INSTRUCTIONS FOR THE TASK :: Rewrite the lines below, swapping "bounding box" for "enclosing box" and leaving everything else unchanged.

LISTED ENTRIES ::
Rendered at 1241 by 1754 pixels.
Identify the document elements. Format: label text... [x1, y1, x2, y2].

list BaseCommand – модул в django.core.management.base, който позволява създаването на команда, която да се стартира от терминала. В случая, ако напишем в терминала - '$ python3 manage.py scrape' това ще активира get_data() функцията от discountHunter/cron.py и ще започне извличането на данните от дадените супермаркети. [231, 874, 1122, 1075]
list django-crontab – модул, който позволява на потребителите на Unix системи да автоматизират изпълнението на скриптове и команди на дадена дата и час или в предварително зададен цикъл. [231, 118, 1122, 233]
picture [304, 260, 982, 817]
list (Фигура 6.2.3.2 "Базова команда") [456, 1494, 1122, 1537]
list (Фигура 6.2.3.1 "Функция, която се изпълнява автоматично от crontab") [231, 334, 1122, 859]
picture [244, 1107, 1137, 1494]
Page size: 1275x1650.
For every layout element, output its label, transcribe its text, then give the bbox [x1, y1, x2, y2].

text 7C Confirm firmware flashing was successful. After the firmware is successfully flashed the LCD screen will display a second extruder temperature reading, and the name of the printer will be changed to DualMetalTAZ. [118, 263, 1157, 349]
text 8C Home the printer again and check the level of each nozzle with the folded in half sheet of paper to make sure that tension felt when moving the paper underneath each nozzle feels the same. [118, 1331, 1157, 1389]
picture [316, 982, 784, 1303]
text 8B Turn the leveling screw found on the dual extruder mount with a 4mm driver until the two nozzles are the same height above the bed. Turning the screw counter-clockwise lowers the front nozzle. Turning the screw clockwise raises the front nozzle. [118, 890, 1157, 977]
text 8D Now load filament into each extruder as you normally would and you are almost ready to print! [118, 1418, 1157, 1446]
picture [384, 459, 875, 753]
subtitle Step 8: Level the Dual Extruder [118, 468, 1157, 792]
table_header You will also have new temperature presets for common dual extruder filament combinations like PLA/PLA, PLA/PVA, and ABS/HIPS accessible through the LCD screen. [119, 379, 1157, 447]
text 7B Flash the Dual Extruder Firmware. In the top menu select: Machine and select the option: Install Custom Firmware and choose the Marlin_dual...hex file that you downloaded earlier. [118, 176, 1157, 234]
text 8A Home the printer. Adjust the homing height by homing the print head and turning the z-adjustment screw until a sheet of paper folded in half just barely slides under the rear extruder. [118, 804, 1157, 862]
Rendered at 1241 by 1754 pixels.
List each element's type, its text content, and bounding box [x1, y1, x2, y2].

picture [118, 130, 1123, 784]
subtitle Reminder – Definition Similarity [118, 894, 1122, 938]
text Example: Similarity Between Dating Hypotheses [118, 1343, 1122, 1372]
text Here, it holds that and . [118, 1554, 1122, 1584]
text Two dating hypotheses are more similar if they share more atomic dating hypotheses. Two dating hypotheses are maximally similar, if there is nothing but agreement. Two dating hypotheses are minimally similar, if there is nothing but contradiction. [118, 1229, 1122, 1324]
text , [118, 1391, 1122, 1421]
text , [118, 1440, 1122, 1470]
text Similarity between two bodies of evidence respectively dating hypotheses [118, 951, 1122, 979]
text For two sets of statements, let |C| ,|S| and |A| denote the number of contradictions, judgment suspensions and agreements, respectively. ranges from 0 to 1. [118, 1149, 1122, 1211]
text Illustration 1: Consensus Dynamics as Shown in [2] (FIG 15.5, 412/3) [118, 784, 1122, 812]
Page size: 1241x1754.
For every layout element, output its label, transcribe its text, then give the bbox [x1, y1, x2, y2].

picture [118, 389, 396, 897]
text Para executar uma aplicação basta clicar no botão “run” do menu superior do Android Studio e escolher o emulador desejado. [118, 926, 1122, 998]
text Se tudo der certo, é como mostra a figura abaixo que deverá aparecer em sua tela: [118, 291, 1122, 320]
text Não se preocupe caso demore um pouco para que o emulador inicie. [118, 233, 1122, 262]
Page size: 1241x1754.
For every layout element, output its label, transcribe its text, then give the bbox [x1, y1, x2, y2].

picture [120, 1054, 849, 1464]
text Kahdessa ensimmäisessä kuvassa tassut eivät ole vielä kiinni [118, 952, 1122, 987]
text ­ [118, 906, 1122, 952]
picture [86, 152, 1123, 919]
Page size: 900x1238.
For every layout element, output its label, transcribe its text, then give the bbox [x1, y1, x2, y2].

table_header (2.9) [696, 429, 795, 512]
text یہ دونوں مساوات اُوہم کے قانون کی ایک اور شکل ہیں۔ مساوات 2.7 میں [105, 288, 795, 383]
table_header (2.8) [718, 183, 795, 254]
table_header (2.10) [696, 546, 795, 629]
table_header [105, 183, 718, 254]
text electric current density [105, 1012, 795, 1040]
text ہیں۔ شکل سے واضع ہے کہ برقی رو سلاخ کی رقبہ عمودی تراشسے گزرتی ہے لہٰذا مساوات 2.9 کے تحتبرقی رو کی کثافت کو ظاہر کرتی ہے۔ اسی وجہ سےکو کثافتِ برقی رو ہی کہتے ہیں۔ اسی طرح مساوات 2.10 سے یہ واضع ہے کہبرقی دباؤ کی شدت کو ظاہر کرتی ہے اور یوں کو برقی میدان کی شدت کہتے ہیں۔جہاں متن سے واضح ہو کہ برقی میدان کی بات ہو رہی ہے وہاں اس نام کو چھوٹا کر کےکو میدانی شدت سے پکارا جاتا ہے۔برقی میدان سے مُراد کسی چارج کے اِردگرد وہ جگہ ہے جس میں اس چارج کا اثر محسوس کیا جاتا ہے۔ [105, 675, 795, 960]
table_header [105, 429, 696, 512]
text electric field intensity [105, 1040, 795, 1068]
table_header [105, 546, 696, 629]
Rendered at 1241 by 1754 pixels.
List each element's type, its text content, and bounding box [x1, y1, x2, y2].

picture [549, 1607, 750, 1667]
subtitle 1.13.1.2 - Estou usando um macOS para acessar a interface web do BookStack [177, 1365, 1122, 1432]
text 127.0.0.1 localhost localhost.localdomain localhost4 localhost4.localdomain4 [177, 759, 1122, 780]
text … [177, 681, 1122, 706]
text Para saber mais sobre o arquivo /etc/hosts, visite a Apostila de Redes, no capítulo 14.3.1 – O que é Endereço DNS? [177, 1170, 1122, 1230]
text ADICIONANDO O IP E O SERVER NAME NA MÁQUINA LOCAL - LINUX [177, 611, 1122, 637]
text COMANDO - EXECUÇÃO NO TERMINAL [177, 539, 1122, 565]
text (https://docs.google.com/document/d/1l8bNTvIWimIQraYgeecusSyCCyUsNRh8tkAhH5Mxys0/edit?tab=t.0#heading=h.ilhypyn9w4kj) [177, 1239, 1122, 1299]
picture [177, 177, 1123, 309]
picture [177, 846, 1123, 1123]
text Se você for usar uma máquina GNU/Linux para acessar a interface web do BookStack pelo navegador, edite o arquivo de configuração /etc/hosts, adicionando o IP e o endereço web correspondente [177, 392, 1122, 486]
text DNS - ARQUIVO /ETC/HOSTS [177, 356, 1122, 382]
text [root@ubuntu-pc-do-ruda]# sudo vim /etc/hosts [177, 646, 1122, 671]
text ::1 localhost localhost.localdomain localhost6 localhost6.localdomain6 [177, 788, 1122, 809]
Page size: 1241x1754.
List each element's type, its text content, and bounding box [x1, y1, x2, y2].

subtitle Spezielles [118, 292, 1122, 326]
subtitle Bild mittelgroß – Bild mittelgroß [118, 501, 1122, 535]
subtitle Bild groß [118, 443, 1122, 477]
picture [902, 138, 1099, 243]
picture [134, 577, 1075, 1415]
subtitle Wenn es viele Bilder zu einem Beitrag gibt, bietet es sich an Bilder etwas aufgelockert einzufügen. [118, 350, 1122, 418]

OUTPUT FOR THIS TASK ::
Rendered at 1241 by 1754 pixels.
Identify the document elements. Format: label text... [x1, y1, x2, y2].

list BaseCommand – модул в django.core.management.base, който позволява създаването на команда, която да се стартира от терминала. В случая, ако напишем в терминала - '$ python3 manage.py scrape' това ще активира get_data() функцията от discountHunter/cron.py и ще започне извличането на данните от дадените супермаркети. [231, 874, 1122, 1075]
list django-crontab – модул, който позволява на потребителите на Unix системи да автоматизират изпълнението на скриптове и команди на дадена дата и час или в предварително зададен цикъл. [231, 118, 1122, 233]
picture [304, 260, 982, 817]
list (Фигура 6.2.3.2 "Базова команда") [456, 1494, 1122, 1537]
list (Фигура 6.2.3.1 "Функция, която се изпълнява автоматично от crontab") [231, 334, 1122, 859]
picture [244, 1107, 1137, 1494]
Page size: 1275x1650.
For every layout element, output its label, transcribe its text, then give the bbox [x1, y1, x2, y2].

text 7C Confirm firmware flashing was successful. After the firmware is successfully flashed the LCD screen will display a second extruder temperature reading, and the name of the printer will be changed to DualMetalTAZ. [118, 263, 1157, 349]
text 8C Home the printer again and check the level of each nozzle with the folded in half sheet of paper to make sure that tension felt when moving the paper underneath each nozzle feels the same. [118, 1331, 1157, 1389]
picture [316, 982, 784, 1303]
text 8B Turn the leveling screw found on the dual extruder mount with a 4mm driver until the two nozzles are the same height above the bed. Turning the screw counter-clockwise lowers the front nozzle. Turning the screw clockwise raises the front nozzle. [118, 890, 1157, 977]
text 8D Now load filament into each extruder as you normally would and you are almost ready to print! [118, 1418, 1157, 1446]
picture [384, 459, 875, 753]
subtitle Step 8: Level the Dual Extruder [118, 468, 1157, 792]
table_header You will also have new temperature presets for common dual extruder filament combinations like PLA/PLA, PLA/PVA, and ABS/HIPS accessible through the LCD screen. [119, 379, 1157, 447]
text 7B Flash the Dual Extruder Firmware. In the top menu select: Machine and select the option: Install Custom Firmware and choose the Marlin_dual...hex file that you downloaded earlier. [118, 176, 1157, 234]
text 8A Home the printer. Adjust the homing height by homing the print head and turning the z-adjustment screw until a sheet of paper folded in half just barely slides under the rear extruder. [118, 804, 1157, 862]
Rendered at 1241 by 1754 pixels.
List each element's type, its text content, and enclosing box [x1, y1, x2, y2].

picture [118, 130, 1123, 784]
subtitle Reminder – Definition Similarity [118, 894, 1122, 938]
text Example: Similarity Between Dating Hypotheses [118, 1343, 1122, 1372]
text Here, it holds that and . [118, 1554, 1122, 1584]
text Two dating hypotheses are more similar if they share more atomic dating hypotheses. Two dating hypotheses are maximally similar, if there is nothing but agreement. Two dating hypotheses are minimally similar, if there is nothing but contradiction. [118, 1229, 1122, 1324]
text , [118, 1391, 1122, 1421]
text , [118, 1440, 1122, 1470]
text Similarity between two bodies of evidence respectively dating hypotheses [118, 951, 1122, 979]
text For two sets of statements, let |C| ,|S| and |A| denote the number of contradictions, judgment suspensions and agreements, respectively. ranges from 0 to 1. [118, 1149, 1122, 1211]
text Illustration 1: Consensus Dynamics as Shown in [2] (FIG 15.5, 412/3) [118, 784, 1122, 812]
Page size: 1241x1754.
For every layout element, output its label, transcribe its text, then give the bbox [x1, y1, x2, y2].

picture [118, 389, 396, 897]
text Para executar uma aplicação basta clicar no botão “run” do menu superior do Android Studio e escolher o emulador desejado. [118, 926, 1122, 998]
text Se tudo der certo, é como mostra a figura abaixo que deverá aparecer em sua tela: [118, 291, 1122, 320]
text Não se preocupe caso demore um pouco para que o emulador inicie. [118, 233, 1122, 262]
Page size: 1241x1754.
For every layout element, output its label, transcribe its text, then give the bbox [x1, y1, x2, y2].

picture [120, 1054, 849, 1464]
text Kahdessa ensimmäisessä kuvassa tassut eivät ole vielä kiinni [118, 952, 1122, 987]
text ­ [118, 906, 1122, 952]
picture [86, 152, 1123, 919]
Page size: 900x1238.
For every layout element, output its label, transcribe its text, then give the bbox [x1, y1, x2, y2].

table_header (2.9) [696, 429, 795, 512]
text یہ دونوں مساوات اُوہم کے قانون کی ایک اور شکل ہیں۔ مساوات 2.7 میں [105, 288, 795, 383]
table_header (2.8) [718, 183, 795, 254]
table_header (2.10) [696, 546, 795, 629]
table_header [105, 183, 718, 254]
text electric current density [105, 1012, 795, 1040]
text ہیں۔ شکل سے واضع ہے کہ برقی رو سلاخ کی رقبہ عمودی تراشسے گزرتی ہے لہٰذا مساوات 2.9 کے تحتبرقی رو کی کثافت کو ظاہر کرتی ہے۔ اسی وجہ سےکو کثافتِ برقی رو ہی کہتے ہیں۔ اسی طرح مساوات 2.10 سے یہ واضع ہے کہبرقی دباؤ کی شدت کو ظاہر کرتی ہے اور یوں کو برقی میدان کی شدت کہتے ہیں۔جہاں متن سے واضح ہو کہ برقی میدان کی بات ہو رہی ہے وہاں اس نام کو چھوٹا کر کےکو میدانی شدت سے پکارا جاتا ہے۔برقی میدان سے مُراد کسی چارج کے اِردگرد وہ جگہ ہے جس میں اس چارج کا اثر محسوس کیا جاتا ہے۔ [105, 675, 795, 960]
table_header [105, 429, 696, 512]
text electric field intensity [105, 1040, 795, 1068]
table_header [105, 546, 696, 629]
Rendered at 1241 by 1754 pixels.
List each element's type, its text content, and enclosing box [x1, y1, x2, y2].

picture [549, 1607, 750, 1667]
subtitle 1.13.1.2 - Estou usando um macOS para acessar a interface web do BookStack [177, 1365, 1122, 1432]
text 127.0.0.1 localhost localhost.localdomain localhost4 localhost4.localdomain4 [177, 759, 1122, 780]
text … [177, 681, 1122, 706]
text Para saber mais sobre o arquivo /etc/hosts, visite a Apostila de Redes, no capítulo 14.3.1 – O que é Endereço DNS? [177, 1170, 1122, 1230]
text ADICIONANDO O IP E O SERVER NAME NA MÁQUINA LOCAL - LINUX [177, 611, 1122, 637]
text COMANDO - EXECUÇÃO NO TERMINAL [177, 539, 1122, 565]
text (https://docs.google.com/document/d/1l8bNTvIWimIQraYgeecusSyCCyUsNRh8tkAhH5Mxys0/edit?tab=t.0#heading=h.ilhypyn9w4kj) [177, 1239, 1122, 1299]
picture [177, 177, 1123, 309]
picture [177, 846, 1123, 1123]
text Se você for usar uma máquina GNU/Linux para acessar a interface web do BookStack pelo navegador, edite o arquivo de configuração /etc/hosts, adicionando o IP e o endereço web correspondente [177, 392, 1122, 486]
text DNS - ARQUIVO /ETC/HOSTS [177, 356, 1122, 382]
text [root@ubuntu-pc-do-ruda]# sudo vim /etc/hosts [177, 646, 1122, 671]
text ::1 localhost localhost.localdomain localhost6 localhost6.localdomain6 [177, 788, 1122, 809]
Page size: 1241x1754.
List each element's type, its text content, and enclosing box [x1, y1, x2, y2].

subtitle Spezielles [118, 292, 1122, 326]
subtitle Bild mittelgroß – Bild mittelgroß [118, 501, 1122, 535]
subtitle Bild groß [118, 443, 1122, 477]
picture [902, 138, 1099, 243]
picture [134, 577, 1075, 1415]
subtitle Wenn es viele Bilder zu einem Beitrag gibt, bietet es sich an Bilder etwas aufgelockert einzufügen. [118, 350, 1122, 418]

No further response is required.